Author: Lauren Greene, MD
Co Author #1: Nicholas Moore, MD
Patient Presentation:
66 year old female presented to sports medicine clinic complaining of right hip pain after she fell down steps and hit the proximal lateral aspect of right hip.
History:
The injury caused significant pain and soft tissue swelling over the peritrochanteric region. She denied any radiation of pain or pain with mobility. She denied any loss of sensation, numbness, tingling, or weakness.
Physical Exam:
Gen: alert, oriented, no acute distress
Right hip:
Inspection/palpation: large lateral soft tissue swelling, positive ecchymosis and deformity, mild tenderness to palpation over greater trochanter, non-tender anterior superior iliac spine, sacroiliac joint and anterior flexor bundle.

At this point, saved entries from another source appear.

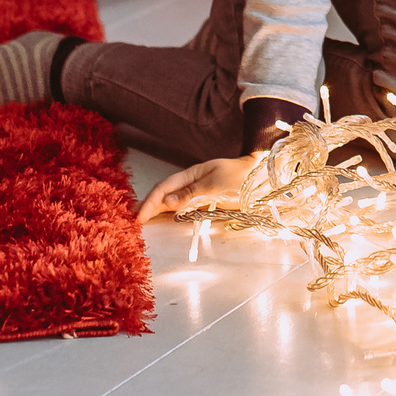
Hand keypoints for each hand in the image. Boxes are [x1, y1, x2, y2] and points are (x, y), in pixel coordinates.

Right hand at [136, 152, 263, 222]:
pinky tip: (163, 220)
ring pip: (172, 201)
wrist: (264, 175)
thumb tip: (165, 202)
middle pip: (164, 194)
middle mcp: (192, 182)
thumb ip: (190, 193)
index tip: (138, 217)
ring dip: (156, 210)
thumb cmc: (241, 177)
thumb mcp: (215, 184)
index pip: (164, 187)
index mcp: (192, 174)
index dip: (150, 202)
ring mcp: (198, 191)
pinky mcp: (206, 201)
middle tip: (131, 220)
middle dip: (148, 205)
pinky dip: (170, 214)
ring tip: (141, 221)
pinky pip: (183, 207)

Active range of motion: 100 flexion, 0 extension, 60 abduction, 20 adduction, 30 internal rotation, 45 degrees external rotation
Strength: 5/5 flexion, extension, abduction, adduction
Special test: negative FADIR, negative FABER, negative forced flexion, negative Stork testing
Neurovascular: pulses palpable, equal bilateral dorsalis pedis and posterior tibialis pulses, sensation intact in all distributions throughout lower extremity
Integumentary: positive ecchymosis over right lateral hip, no erythema, no warmth, no rash or skin lesions.